Prominent Pakistani acid attack victim Fakhra Younus had endured more than three dozen surgeries over more than a decade to repair her severely damaged face and body when she finally decided life was no longer worth living.
In the Washington Post article on Yunus, Durrani quoted an Italian professor who assisted in Yunus’ recovery, “I tried to mend her physical scars, but was unable to heal her soul.”
Yunus’ body was buried Sunday, according to News Daily, which also reported that she left a written message saying that she was committing suicide because of the silence and atrocities committed by Pakistani leaders.
Yunus’ death came only a month after the documentary, “Saving Face,” won an Academy Award for Best Documentary Short. The film, which chronicles the lives of women who have suffered such attacks, was said to have given Yunus hope for the future.
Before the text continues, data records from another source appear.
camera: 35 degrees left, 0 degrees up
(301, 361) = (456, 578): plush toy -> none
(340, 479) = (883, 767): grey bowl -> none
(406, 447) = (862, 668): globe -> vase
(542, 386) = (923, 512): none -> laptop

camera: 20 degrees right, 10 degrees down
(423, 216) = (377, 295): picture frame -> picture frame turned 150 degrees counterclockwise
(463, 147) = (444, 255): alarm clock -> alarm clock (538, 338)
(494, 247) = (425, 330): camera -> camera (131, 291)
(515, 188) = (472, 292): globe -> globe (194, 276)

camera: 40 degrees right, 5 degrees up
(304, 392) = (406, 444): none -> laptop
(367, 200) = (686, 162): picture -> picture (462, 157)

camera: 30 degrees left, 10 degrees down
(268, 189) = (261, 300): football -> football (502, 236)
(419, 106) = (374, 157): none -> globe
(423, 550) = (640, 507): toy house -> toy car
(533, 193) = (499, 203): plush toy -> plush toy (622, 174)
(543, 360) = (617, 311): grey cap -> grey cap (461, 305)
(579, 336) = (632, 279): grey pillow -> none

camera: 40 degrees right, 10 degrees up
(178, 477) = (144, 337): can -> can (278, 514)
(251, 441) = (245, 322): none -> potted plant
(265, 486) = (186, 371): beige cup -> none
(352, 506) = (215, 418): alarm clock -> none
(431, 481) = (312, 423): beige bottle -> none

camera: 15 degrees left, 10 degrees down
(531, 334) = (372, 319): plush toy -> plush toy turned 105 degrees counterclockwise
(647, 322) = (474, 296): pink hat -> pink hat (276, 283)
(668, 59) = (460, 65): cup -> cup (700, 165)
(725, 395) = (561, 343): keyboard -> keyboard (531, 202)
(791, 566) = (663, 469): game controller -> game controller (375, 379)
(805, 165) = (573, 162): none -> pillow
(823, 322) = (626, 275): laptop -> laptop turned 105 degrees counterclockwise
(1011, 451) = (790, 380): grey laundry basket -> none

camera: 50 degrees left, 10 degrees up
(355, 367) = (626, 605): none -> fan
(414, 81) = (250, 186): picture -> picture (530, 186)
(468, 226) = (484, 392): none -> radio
While plastic surgeons are continuously making strides to improve reconstructive plastic surgery procedures for victims like Yunus, it’s difficult to imagine the emotional and psychological scars that remain, Dr. Malcolm Roth, president of the American Society of Plastic Surgeons, told ABCNews.com.
“Our face defines us, provides information about our age, gender, and ethnicity, and is central to communication and our recognition by others,” said Roth. “Individuals that fall outside of appearance norms due to severe facial deformity or disfigurement often experience psychological suffering and social isolation. We can only hope that awareness of the impact of these heinous crimes and the devastating suffering for the victims will discourage such further acts.”